The authors first identified the disease-causing ATM gene mutations in eight Japanese A-T families, and then considered splicing and nonsense mutations for their potential correction. One deep-intronic mutation created a novel acceptor splice site that activated an aberrant exon. The authors achieved a remarkable restoration of ATM protein levels in the mutant cell line just by blocking the unwanted exon with a modified antisense morpholino oligonucleotide (AMO). It is the second example of a deep-intronic mutation in the ATM gene that has successfully been bypassed with sequence-specific AMO treatment, providing a proof-of-principle for this concept.

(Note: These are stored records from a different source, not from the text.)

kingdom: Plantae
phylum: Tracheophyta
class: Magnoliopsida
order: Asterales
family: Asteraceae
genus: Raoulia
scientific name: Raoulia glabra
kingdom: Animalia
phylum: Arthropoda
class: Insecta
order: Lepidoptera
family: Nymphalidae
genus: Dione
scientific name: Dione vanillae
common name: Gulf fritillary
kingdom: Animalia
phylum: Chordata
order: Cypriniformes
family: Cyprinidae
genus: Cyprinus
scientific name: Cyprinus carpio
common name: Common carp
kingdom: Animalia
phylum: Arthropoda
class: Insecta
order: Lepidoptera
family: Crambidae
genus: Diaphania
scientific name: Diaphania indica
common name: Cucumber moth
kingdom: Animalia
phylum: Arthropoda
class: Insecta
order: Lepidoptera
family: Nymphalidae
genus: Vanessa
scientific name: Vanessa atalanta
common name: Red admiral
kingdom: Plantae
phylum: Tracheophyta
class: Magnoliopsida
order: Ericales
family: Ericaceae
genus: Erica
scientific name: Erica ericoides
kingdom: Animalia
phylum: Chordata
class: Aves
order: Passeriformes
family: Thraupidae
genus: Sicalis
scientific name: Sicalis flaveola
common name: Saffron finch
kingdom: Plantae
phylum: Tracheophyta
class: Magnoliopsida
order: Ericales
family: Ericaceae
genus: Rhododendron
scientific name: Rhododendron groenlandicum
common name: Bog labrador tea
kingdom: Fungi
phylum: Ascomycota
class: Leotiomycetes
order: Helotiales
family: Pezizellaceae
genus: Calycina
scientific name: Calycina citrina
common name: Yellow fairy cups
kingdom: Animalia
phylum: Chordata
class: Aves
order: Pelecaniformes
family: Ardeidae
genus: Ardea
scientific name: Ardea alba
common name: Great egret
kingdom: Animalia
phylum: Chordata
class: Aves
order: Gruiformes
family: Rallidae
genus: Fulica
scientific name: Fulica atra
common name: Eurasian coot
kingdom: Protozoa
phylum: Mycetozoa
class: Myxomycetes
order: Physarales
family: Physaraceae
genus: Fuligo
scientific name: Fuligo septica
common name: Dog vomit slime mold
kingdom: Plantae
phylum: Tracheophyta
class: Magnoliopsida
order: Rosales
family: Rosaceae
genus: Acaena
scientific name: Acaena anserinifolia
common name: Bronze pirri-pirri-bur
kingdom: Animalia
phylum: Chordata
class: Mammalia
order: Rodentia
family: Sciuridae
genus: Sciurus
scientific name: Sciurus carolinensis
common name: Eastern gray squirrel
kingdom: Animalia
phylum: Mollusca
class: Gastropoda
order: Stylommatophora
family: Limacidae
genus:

Nonsense mutations represent another mutation type that may be amenable to pharmacological correction. Building upon their previous work, the authors attempted to suppress a premature termination codon in the patient's cell line by treatment with a second-generation readthrough compound, RTC13. They detected increased pSer1981-ATM immunoreactivity posttreatment indicating that, at a low level, some correction might be achievable.
Although these approaches will need to be elaborated further in terms of efficacy and specificity, the present study represents a significant step toward the development of personalized therapies in the treatment of not only A-T but possibly other disorders. Targeted correction of splicing in model systems has also been reported for other diseases such as beta-thalassemia, cystic fibrosis, and Duchenne muscular dystrophy. With the relatively high frequency of nonsense and splicing mutations in several genetic disorders, such strategies hold the promise to potentially help many more patients in the future.